**** Listed records ****
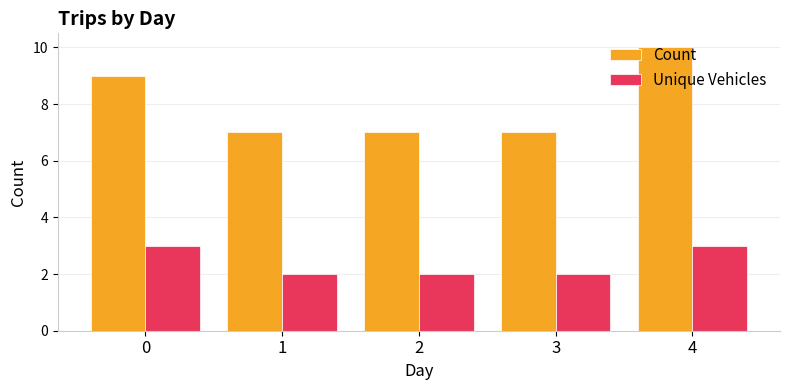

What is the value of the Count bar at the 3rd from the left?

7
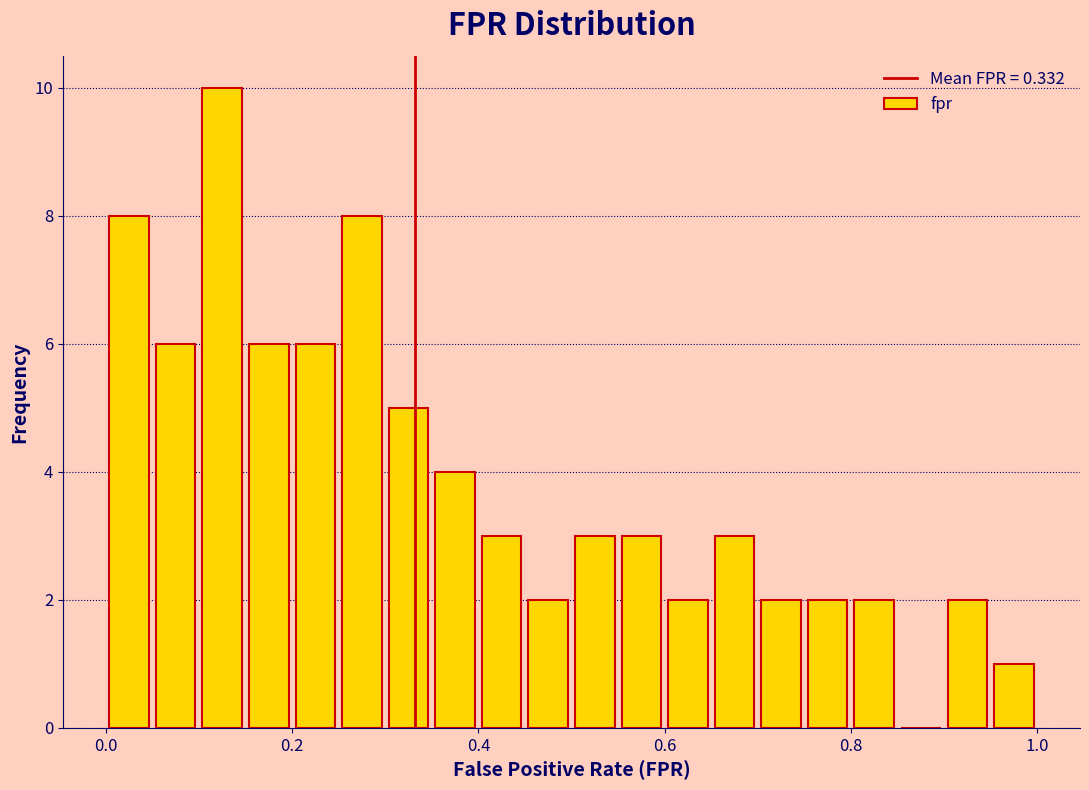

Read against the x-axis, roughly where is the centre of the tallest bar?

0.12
****
**** Listed records ****
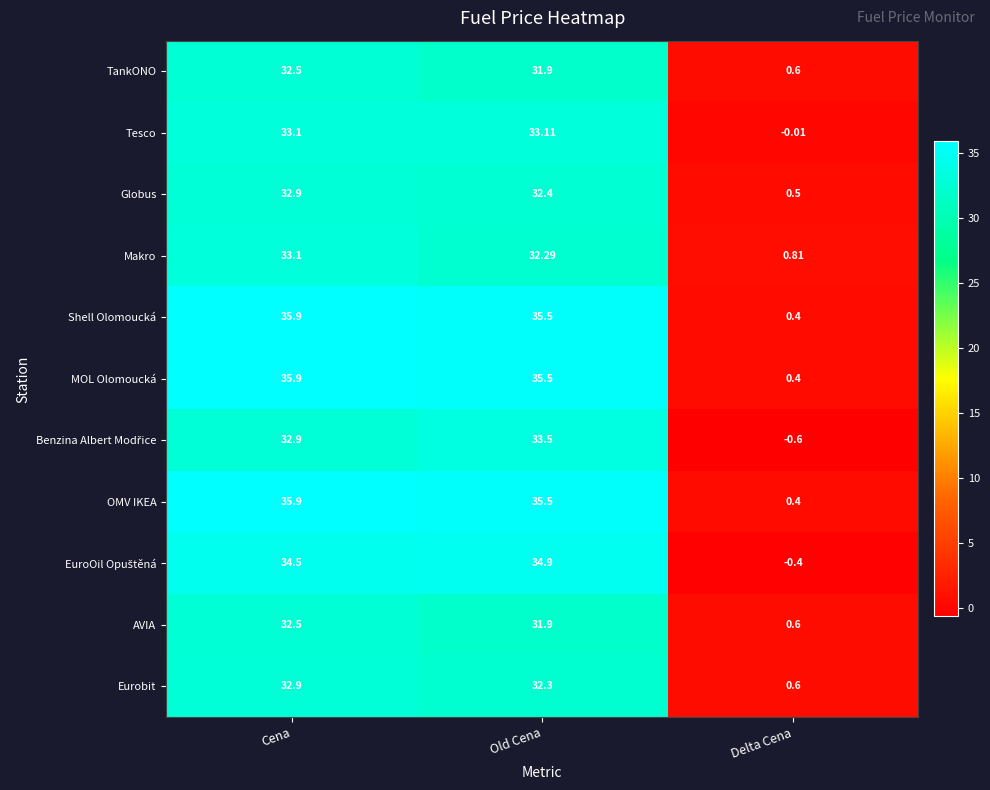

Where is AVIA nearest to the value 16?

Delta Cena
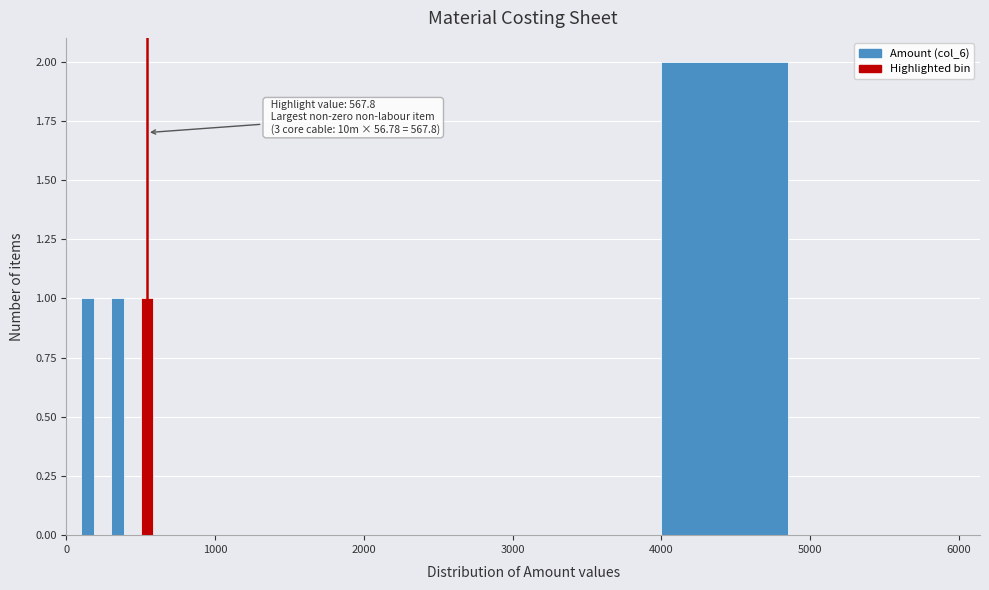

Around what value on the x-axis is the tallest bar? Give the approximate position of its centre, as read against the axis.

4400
****
» **Work required**
Copy out everything in the rows from the line containing "What is the" down to the line containing "Read against the x-axis, roughly", including both of those lines. Leave the pictures out.

» **Completed exercise**
What is the value of the Count bar at the 3rd from the left?

7

Read against the x-axis, roughly where is the centre of the tallest bar?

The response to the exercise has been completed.